──────── VORLIEGENDER TEXT ────────

Vor diesem Hintergrund hat der Länderausschuss für Arbeitsschutz und Sicherheitstechnik eine interdisziplinäre Arbeitsgruppe aller Länder unter Leitung Bayerns beauftragt, ein “Konzept zur Ermittlung psychischer Fehlbelastungen am Arbeitsplatz und zu Möglichkeiten der Prävention” zu erstellen. Die Informationen des Konzeptes sind nicht nur für die Arbeitsschutzverwaltungen der Länder geeignet, sondern von allen nutzbar, die mit diesen Themen zu tun haben oder sich dafür interessieren.
Zur praktischen Umsetzung des Konzeptes wird die interdisziplinäre Arbeitsgruppe eine “Handlungsanleitung für die Arbeitsschutzverwaltungen der Länder zur Ermittlung psychischer Fehlbelastungen und zu Möglichkeiten der Prävention” erstellen, die als LV 31 erscheinen wird.

(Links und Hervorhebungen nachträglich eingefügt)
 
http://lasi.osha.de/docs/lv21_03_06.pdf

Vorwort 
Die gegenwärtige Arbeitswelt ist von einem Strukturwandel geprägt, der für eine Vielzahl von Beschäftigten erhebliche Veränderungen im Hinblick auf

  • Arbeitszeit (Nacht- und Schichtarbeit, Arbeit an Wochenenden, Flexibilisierung),
  • Arbeitsorganisation (Gruppenarbeit, Telearbeit, Scheinselbständigkeit) und
  • Belastungen am Arbeitsplatz mit sich bringt

mit sich bringt.

──────── BEREITGESTELLTES MATERIAL ────────

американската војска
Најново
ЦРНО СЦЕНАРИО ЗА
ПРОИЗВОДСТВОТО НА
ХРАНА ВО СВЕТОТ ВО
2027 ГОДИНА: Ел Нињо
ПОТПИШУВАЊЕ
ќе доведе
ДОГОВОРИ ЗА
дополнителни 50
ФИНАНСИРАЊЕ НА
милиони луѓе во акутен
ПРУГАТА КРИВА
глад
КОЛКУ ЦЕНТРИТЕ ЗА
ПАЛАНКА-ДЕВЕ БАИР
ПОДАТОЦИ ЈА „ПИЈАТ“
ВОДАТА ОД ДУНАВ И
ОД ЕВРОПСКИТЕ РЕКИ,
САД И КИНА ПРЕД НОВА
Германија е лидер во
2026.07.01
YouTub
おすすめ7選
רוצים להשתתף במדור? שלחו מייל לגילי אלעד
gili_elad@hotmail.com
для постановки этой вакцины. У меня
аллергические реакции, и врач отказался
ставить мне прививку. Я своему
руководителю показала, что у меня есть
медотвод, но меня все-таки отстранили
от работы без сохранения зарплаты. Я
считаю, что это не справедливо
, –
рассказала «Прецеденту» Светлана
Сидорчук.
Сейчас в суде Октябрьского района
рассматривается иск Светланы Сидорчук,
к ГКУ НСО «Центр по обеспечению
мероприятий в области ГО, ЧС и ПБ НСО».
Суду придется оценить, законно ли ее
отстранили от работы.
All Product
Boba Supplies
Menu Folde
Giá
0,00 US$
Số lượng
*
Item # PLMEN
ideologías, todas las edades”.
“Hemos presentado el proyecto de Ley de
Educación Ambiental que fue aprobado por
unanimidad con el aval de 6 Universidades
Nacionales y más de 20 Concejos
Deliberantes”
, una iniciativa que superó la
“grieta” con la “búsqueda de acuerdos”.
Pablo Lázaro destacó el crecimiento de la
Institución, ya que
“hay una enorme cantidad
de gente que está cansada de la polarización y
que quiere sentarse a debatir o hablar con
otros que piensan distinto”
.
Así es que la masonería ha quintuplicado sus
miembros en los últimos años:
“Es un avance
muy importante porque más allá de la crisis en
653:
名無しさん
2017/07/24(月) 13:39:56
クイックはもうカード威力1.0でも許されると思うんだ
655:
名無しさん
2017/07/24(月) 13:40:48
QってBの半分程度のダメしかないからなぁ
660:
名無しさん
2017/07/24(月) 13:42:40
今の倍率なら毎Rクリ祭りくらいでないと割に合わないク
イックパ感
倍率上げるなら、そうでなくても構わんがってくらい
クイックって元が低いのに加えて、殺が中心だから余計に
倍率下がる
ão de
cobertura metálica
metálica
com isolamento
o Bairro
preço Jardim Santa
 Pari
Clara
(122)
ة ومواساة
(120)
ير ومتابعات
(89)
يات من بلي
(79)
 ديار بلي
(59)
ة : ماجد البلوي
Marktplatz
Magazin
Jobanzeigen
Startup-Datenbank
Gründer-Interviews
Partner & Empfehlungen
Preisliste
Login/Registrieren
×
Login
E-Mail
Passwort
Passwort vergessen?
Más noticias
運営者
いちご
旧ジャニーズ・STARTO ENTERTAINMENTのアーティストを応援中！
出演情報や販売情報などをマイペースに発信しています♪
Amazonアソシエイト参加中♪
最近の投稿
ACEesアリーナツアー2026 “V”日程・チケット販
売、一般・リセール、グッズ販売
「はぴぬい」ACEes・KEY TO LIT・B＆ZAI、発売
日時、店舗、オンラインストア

────────

* _AUFGABENSTELLUNG_
Gib den Text zu psychischen Fehlbelastungen am Arbeitsplatz von "Zur praktischen Umsetzung" bis einschließlich "Hervorhebungen nachträglich eingefügt)" wieder und tausche dabei "Handlungsanleitung" gegen "Arbeitshilfe" aus. Die Auflistung wird für die Bearbeitung nicht gebraucht.

* _ANTWORTBEREICH_
Zur praktischen Umsetzung des Konzeptes wird die interdisziplinäre Arbeitsgruppe eine “Arbeitshilfe für die Arbeitsschutzverwaltungen der Länder zur Ermittlung psychischer Fehlbelastungen und zu Möglichkeiten der Prävention” erstellen, die als LV 31 erscheinen wird.

(Links und Hervorhebungen nachträglich eingefügt)